SHORT TASK
Repeat the stretch of the listing below from the line containing "Outline anything matching" through the line containing "12L28 15L31 14V11L29", both included, with nothing changed. Leave the pictures out of your reply.

## Start DATASET ROWS

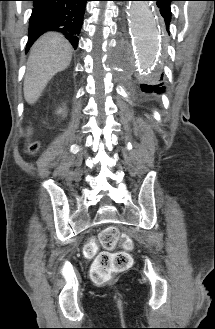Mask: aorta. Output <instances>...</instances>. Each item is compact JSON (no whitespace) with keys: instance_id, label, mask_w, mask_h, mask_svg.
Here are the masks:
<instances>
[{"instance_id":"aorta-1","label":"aorta","mask_w":215,"mask_h":329,"mask_svg":"<svg viewBox=\"0 0 215 329\" xmlns=\"http://www.w3.org/2000/svg\"><path fill=\"white\" fill-rule=\"evenodd\" d=\"M128 27L137 53L145 67L150 68L161 47V25L158 12L151 2H127Z\"/></svg>"}]
</instances>
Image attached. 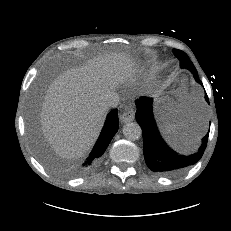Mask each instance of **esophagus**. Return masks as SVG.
Segmentation results:
<instances>
[{
	"mask_svg": "<svg viewBox=\"0 0 231 231\" xmlns=\"http://www.w3.org/2000/svg\"><path fill=\"white\" fill-rule=\"evenodd\" d=\"M134 118L135 113L132 109H125L119 116L120 122L123 124L132 122Z\"/></svg>",
	"mask_w": 231,
	"mask_h": 231,
	"instance_id": "esophagus-1",
	"label": "esophagus"
}]
</instances>
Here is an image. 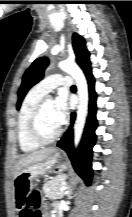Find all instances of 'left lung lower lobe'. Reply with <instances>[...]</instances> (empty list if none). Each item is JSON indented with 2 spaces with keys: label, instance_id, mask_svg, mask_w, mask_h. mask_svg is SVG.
Here are the masks:
<instances>
[{
  "label": "left lung lower lobe",
  "instance_id": "left-lung-lower-lobe-1",
  "mask_svg": "<svg viewBox=\"0 0 132 217\" xmlns=\"http://www.w3.org/2000/svg\"><path fill=\"white\" fill-rule=\"evenodd\" d=\"M89 84V116L87 119L85 131L81 144L77 150L73 147V130L72 125L65 133L62 139L58 142L57 146L65 150L70 157L76 172L84 179L87 185H90L92 170H91V157L92 148L96 141L95 129L97 126L96 120V93L94 90L95 80L91 74V70L86 73ZM72 124L75 118V113H72Z\"/></svg>",
  "mask_w": 132,
  "mask_h": 217
}]
</instances>
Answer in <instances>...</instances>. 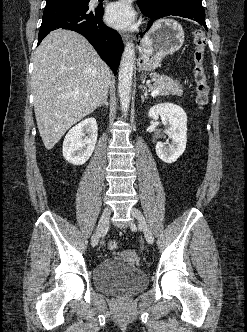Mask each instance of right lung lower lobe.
Segmentation results:
<instances>
[{"mask_svg":"<svg viewBox=\"0 0 247 332\" xmlns=\"http://www.w3.org/2000/svg\"><path fill=\"white\" fill-rule=\"evenodd\" d=\"M103 9H90L88 4L58 3L46 5L38 35V45L49 32L68 29L83 35L116 74L123 42L117 31L105 26Z\"/></svg>","mask_w":247,"mask_h":332,"instance_id":"98d812e1","label":"right lung lower lobe"}]
</instances>
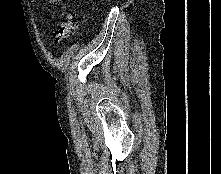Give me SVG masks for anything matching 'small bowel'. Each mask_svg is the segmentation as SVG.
Returning a JSON list of instances; mask_svg holds the SVG:
<instances>
[{"label": "small bowel", "instance_id": "small-bowel-1", "mask_svg": "<svg viewBox=\"0 0 221 174\" xmlns=\"http://www.w3.org/2000/svg\"><path fill=\"white\" fill-rule=\"evenodd\" d=\"M51 2H53V3H59V2H61L62 0H50Z\"/></svg>", "mask_w": 221, "mask_h": 174}]
</instances>
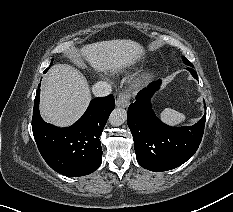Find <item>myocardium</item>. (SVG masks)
<instances>
[{"label":"myocardium","mask_w":233,"mask_h":212,"mask_svg":"<svg viewBox=\"0 0 233 212\" xmlns=\"http://www.w3.org/2000/svg\"><path fill=\"white\" fill-rule=\"evenodd\" d=\"M148 78H149L148 76H144L143 79L140 80V83L146 81Z\"/></svg>","instance_id":"1"}]
</instances>
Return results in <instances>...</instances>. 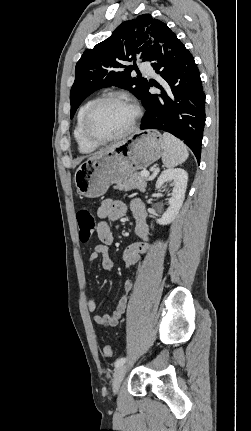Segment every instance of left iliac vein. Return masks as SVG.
Listing matches in <instances>:
<instances>
[{"label":"left iliac vein","instance_id":"1","mask_svg":"<svg viewBox=\"0 0 251 431\" xmlns=\"http://www.w3.org/2000/svg\"><path fill=\"white\" fill-rule=\"evenodd\" d=\"M126 369V365H120L115 370L112 381V389L114 393H118L120 385L125 377Z\"/></svg>","mask_w":251,"mask_h":431}]
</instances>
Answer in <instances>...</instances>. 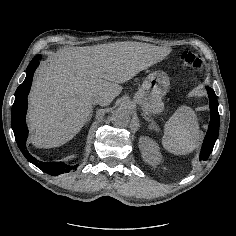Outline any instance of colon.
I'll list each match as a JSON object with an SVG mask.
<instances>
[{"instance_id": "obj_1", "label": "colon", "mask_w": 236, "mask_h": 236, "mask_svg": "<svg viewBox=\"0 0 236 236\" xmlns=\"http://www.w3.org/2000/svg\"><path fill=\"white\" fill-rule=\"evenodd\" d=\"M179 61L184 67L191 69L197 75H204L205 67L203 61L194 50L184 49L179 51Z\"/></svg>"}]
</instances>
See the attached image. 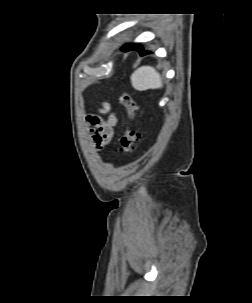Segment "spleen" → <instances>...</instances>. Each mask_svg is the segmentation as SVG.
<instances>
[{
    "label": "spleen",
    "mask_w": 252,
    "mask_h": 303,
    "mask_svg": "<svg viewBox=\"0 0 252 303\" xmlns=\"http://www.w3.org/2000/svg\"><path fill=\"white\" fill-rule=\"evenodd\" d=\"M130 79L132 86L138 91L159 89L163 86L160 74L151 66L139 67L132 73Z\"/></svg>",
    "instance_id": "spleen-1"
}]
</instances>
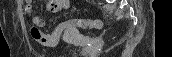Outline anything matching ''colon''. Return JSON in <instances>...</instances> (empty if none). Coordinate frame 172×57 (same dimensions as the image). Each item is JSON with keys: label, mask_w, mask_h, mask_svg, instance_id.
<instances>
[{"label": "colon", "mask_w": 172, "mask_h": 57, "mask_svg": "<svg viewBox=\"0 0 172 57\" xmlns=\"http://www.w3.org/2000/svg\"><path fill=\"white\" fill-rule=\"evenodd\" d=\"M25 12L28 15L31 14V11L29 8H26ZM70 25H75L81 29H99L101 27V22L99 20L75 19L69 22L59 24L55 28V32L62 34V32H64Z\"/></svg>", "instance_id": "obj_1"}]
</instances>
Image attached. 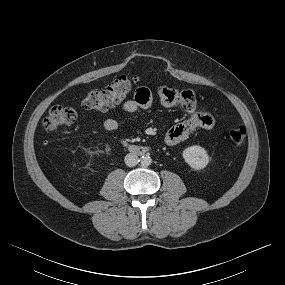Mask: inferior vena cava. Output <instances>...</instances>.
<instances>
[{"mask_svg":"<svg viewBox=\"0 0 285 285\" xmlns=\"http://www.w3.org/2000/svg\"><path fill=\"white\" fill-rule=\"evenodd\" d=\"M124 161L127 166L133 167L138 163V156L133 153H129L125 156Z\"/></svg>","mask_w":285,"mask_h":285,"instance_id":"602c4592","label":"inferior vena cava"}]
</instances>
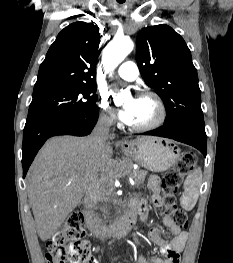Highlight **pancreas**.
Segmentation results:
<instances>
[{
  "mask_svg": "<svg viewBox=\"0 0 233 263\" xmlns=\"http://www.w3.org/2000/svg\"><path fill=\"white\" fill-rule=\"evenodd\" d=\"M147 172L144 170H133L131 172V177L135 181V187H139L144 184Z\"/></svg>",
  "mask_w": 233,
  "mask_h": 263,
  "instance_id": "cf45deb5",
  "label": "pancreas"
}]
</instances>
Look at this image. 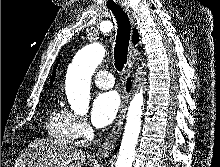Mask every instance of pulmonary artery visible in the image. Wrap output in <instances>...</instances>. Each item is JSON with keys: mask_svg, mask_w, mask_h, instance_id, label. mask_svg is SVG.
Listing matches in <instances>:
<instances>
[{"mask_svg": "<svg viewBox=\"0 0 220 167\" xmlns=\"http://www.w3.org/2000/svg\"><path fill=\"white\" fill-rule=\"evenodd\" d=\"M94 83L102 89H109L114 86L113 75L109 71L101 70L94 74Z\"/></svg>", "mask_w": 220, "mask_h": 167, "instance_id": "pulmonary-artery-1", "label": "pulmonary artery"}]
</instances>
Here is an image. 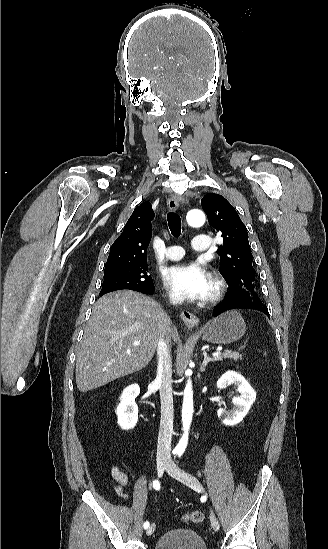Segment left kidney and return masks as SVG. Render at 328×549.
Masks as SVG:
<instances>
[{
	"instance_id": "5707ae66",
	"label": "left kidney",
	"mask_w": 328,
	"mask_h": 549,
	"mask_svg": "<svg viewBox=\"0 0 328 549\" xmlns=\"http://www.w3.org/2000/svg\"><path fill=\"white\" fill-rule=\"evenodd\" d=\"M236 385L239 397H234L232 403L234 409L232 411H227V409H218L217 415L218 419H221L224 425H238L245 415H247L252 403L256 399V393L249 385L248 381L236 373V371H227L224 373L220 379L217 381L218 389H224L225 385Z\"/></svg>"
}]
</instances>
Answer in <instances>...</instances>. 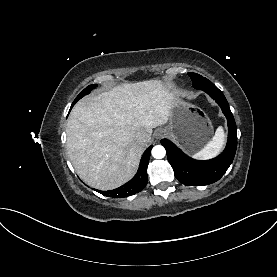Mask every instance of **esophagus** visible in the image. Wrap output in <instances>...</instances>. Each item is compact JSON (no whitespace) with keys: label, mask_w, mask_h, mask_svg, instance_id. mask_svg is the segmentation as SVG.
I'll return each instance as SVG.
<instances>
[{"label":"esophagus","mask_w":277,"mask_h":277,"mask_svg":"<svg viewBox=\"0 0 277 277\" xmlns=\"http://www.w3.org/2000/svg\"><path fill=\"white\" fill-rule=\"evenodd\" d=\"M166 135V132L164 131V130H158L157 132H156V137L157 138H162L163 136H165Z\"/></svg>","instance_id":"34e87169"}]
</instances>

## End DATASET ROWS

REPLY TO THE EXERCISE
Outline anything matching ''colon''. Return JSON in <instances>...</instances> (empty if none). Coordinate frame 172×57 (same dimensions as the image). Each item is JSON with keys: label, mask_w, mask_h, mask_svg, instance_id.
<instances>
[{"label": "colon", "mask_w": 172, "mask_h": 57, "mask_svg": "<svg viewBox=\"0 0 172 57\" xmlns=\"http://www.w3.org/2000/svg\"><path fill=\"white\" fill-rule=\"evenodd\" d=\"M25 12L28 15L31 14V11L29 8H26ZM70 25H75L81 29H99L101 27V22L99 20L75 19L69 22L59 24L55 28V32L62 34V32H64Z\"/></svg>", "instance_id": "obj_1"}]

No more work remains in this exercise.